Finance Minister Bill English said a deficit of NZ$572 million (US$442.56 million) was now forecast for the year to June 2015 compared with an expected surplus of NZ$297 million projected in the pre-election fiscal update in August.
The return to a modest budget surplus was pushed out until the 2015/16 fiscal year, and forecasts for later years were increased because growth was expected to stay stronger for longer.
An analyst said the failure to post a surplus this year was of no real consequence. "It doesn't matter, a couple of hundred million deficit or surplus is inconsequential...ratings agencies won't be worried by this at all," said Bank of New Zealand head of research Stephen Toplis.
English said the government tax take would be hit this year by the large fall in dairy prices and low inflation, but a surplus was still possible this year. "The government believes that a strong economy and constrained spending means a surplus is achievable," English told reporters.

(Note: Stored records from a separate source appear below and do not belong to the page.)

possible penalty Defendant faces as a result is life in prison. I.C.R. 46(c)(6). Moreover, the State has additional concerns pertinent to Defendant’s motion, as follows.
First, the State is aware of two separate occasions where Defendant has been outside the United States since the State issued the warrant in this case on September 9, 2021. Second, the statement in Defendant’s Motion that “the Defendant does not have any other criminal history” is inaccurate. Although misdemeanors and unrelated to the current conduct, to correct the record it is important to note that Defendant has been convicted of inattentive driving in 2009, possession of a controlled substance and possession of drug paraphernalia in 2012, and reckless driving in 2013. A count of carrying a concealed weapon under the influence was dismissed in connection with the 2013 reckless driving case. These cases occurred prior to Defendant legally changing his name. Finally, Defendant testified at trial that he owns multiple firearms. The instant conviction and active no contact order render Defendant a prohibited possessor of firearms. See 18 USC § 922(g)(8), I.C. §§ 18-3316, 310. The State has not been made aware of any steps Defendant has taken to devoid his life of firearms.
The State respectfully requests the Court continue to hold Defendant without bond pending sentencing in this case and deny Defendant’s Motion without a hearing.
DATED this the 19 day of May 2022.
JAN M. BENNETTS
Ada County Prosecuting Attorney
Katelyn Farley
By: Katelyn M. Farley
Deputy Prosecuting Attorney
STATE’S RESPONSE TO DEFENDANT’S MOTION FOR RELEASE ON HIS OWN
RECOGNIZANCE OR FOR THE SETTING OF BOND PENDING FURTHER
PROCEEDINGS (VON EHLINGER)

The government had made a return to budget surplus and tight controls on spending a priority to reduce the pressure on interest rates and allow a reduction in borrowing and repayment of debt.
The updated forecasts in the half-year economic and fiscal update (HYEFU) showed the economy growing more strongly for longer because of strong business investment, earthquake reconstruction, and migration gains. The tax take has been hit by a near 50-per cent fall in dairy prices this year and annual inflation at 1 per cent, meaning lower prices translate into reduced sales tax returns.
Net debt was forecast to peak in the current fiscal year at 26.5 per cent of GDP, and English said the government committed to reducing that to below 20 per cent of GDP by 2020.
He said the government would not engage in "slash and burn" spending cuts to reach a surplus this year, and NZ$1 billion would still be available for new spending in each of the next two years.
English said government aimed to have about NZ$2.5 billion available for new spending or income tax cuts in 2017, the year of the next general election.
The NZ Debt Management Office reaffirmed its budget borrowing programme of NZ$8 billion in the year to June 2015.